Si tratta, insomma , di posizioni quasi opposte tra di loro: da una parte la reintroduzione di regole fiscali che porteranno ad una diminuzione degli investimenti pubblici e dall’altra la richiesta di concentrarsi sulla crescita e di aumentare gli investimenti.

Un passo indietro: il successo degli stimoli fiscali

Per orientarsi proviamo a fare un passo indietro e prendere in considerazione qualche statistica. In seguito all’esplosione della pandemia, l’Unione Europea ha sospeso il Patto di stabilità e, come altre economie avanzate, ha varato stimoli fiscali e garantito il credito bancario evitando il credit crunch e la distruzione di capacità produttiva.

Inoltre, ha finalmente inaugurato un meccanismo di debito comune: il Recovery Fund, dando un messaggio ai mercati ovvero che l’euro è indissolubile. Nonostante da allora non sia stato più emesso debito comune, la forza di questo messaggio è confermata fino ad oggi, infatti da allora lo spread per i Paesi del sud Europea è rimasto sempre sotto controllo.

Sulla scorta di queste politiche, si sono registrati tassi di crescita che non si vedevano da decenni nonostante l’ondata inflattiva. Il successo di queste politiche è confermato dal fatto che l’economia europea ha recuperato i livelli precedenti al periodo del Covid e, nonostante tutto il debito contratto per finanziare gli stimoli fiscali, anche l’indebitamento è tornato ai livelli precedenti.

Infatti, nella zona euro si era raggiunto un livello di debito pubblico pari al 120% PIL all’apice del crisi legata al Covid ma siamo tornati alla fine del primo trimestre di quest’anno al 93%, che si confronta con il 117% degli Stati Uniti e il 233% del Giappone.

L’evoluzione del debito e l’Italia

La rapida crescita del PIL e l’elevata inflazione hanno consentito di riportare rapidamente l’indebitamento ai livelli pre-pandemia. Occorre ricordare che il denominatore del rapporto debito/PIL è il prodotto interno lordo nominale, che comprende l’effetto dell’inflazione; un’inflazione più elevata fa salire il denominatore e riduce quindi il rapporto. D’altra parte, con l’inflazione della zona euro ormai vicina al target del 2% e bassa crescita, questo effetto positivo è destinato a moderarsi e la gestione del debito diventerà meno agevole.

debito

Spesso si fa riferimento al maggior debito pubblico di alcuni Paesi tra i quali spicca l’Italia. La ripartizione del debito tra pubblico e privato è molto eterogenea in Europa, ma se si considera il debito totale, comprendendo anche il settore privato, tra i Paesi principali la Germania mostra l’indebitamento inferiore (243% del PIL), seguita dall’Italia (276%), la Francia arriva al 421%, e i Paesi Bassi addirittura al 477%. Guardando più lontano, gli Stati Uniti sono al 334% e il Giappone al 660%.
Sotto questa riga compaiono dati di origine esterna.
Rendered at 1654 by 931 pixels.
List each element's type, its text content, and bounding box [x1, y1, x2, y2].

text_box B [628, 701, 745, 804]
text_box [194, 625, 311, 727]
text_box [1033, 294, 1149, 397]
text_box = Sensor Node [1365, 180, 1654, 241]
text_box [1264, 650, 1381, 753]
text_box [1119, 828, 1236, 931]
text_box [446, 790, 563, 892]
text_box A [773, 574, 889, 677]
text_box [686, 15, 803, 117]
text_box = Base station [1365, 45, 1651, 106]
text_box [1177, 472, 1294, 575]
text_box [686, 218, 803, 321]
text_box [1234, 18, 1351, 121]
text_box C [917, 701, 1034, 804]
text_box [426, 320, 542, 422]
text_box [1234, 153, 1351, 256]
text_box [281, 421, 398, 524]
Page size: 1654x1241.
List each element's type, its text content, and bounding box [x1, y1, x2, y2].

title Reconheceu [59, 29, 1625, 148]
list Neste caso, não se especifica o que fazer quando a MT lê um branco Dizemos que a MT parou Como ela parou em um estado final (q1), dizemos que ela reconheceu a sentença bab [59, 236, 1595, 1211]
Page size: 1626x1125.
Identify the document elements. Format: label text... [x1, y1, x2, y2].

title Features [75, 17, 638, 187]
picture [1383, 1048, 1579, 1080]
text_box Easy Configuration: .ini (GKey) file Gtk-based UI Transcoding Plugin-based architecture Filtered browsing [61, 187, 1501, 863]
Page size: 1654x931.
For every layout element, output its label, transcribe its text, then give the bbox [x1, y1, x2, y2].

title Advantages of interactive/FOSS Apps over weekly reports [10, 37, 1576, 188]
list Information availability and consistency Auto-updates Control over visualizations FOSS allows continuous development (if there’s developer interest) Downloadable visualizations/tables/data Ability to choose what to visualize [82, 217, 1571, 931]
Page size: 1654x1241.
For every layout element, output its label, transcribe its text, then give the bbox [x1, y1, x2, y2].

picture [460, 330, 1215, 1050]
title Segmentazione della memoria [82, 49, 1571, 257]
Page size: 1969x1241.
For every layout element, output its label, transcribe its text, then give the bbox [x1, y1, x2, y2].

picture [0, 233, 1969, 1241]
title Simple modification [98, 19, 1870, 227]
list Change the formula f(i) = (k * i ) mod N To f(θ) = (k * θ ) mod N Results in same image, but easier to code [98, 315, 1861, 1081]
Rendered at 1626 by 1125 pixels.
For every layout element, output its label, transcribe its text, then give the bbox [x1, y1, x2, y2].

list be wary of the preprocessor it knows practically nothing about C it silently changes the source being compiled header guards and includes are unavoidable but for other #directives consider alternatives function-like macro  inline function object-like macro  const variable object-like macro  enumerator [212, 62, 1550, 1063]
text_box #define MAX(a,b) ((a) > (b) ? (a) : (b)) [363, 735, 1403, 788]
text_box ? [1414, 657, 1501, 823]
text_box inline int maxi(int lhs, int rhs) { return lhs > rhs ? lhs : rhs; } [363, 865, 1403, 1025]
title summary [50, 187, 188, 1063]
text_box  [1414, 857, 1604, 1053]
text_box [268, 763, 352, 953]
Quanto all’Italia, le principali agenzie di rating hanno recentemente confermato la stabilità del rating nonostante i recenti dati sul deficit, esploso oltre il 7% per effetto del «superbonus» (’agevolazione fiscale che consiste in una detrazione del 110% delle spese sostenute per l’efficienza energetica e la riduzione del rischio sismico degli edifici).

Per l’Italia sarà determinante l’evoluzione dell’indebitamento nei prossimi anni e, per mantenere il buon andamento sul mercato, sarà necessario mettere in campo azioni in grado di fare scendere l’indebitamento pubblico in modo sostenibile.

E gli investimenti? Come orientarsi?

Con riguardo agli investimenti, con l’inflazione scesa quasi al 2% e la BCE ormai prossima a tagliare i tassi a giugno e poi in altre due o tre volte prima della fine dell’anno, continuiamo a suggerire di bloccare i rendimenti a mediolungo termine su obbligazioni di buona qualità per garantirsi ritorni elevati anche una volta che i tassi saranno scesi.

Inoltre, questo tipo di obbligazioni ha una natura anticiclica e le valutazioni potrebbero apprezzarsi qualora le banche centrali accelerassero i tagli dei tassi d’interesse a fronte di un deterioramento economico. L’inasprimento degli standard di prestito e il rallentamento della crescita suggeriscono un rischio di default più elevato e, di conseguenza, riteniamo che il segmento high yield sia più vulnerabile.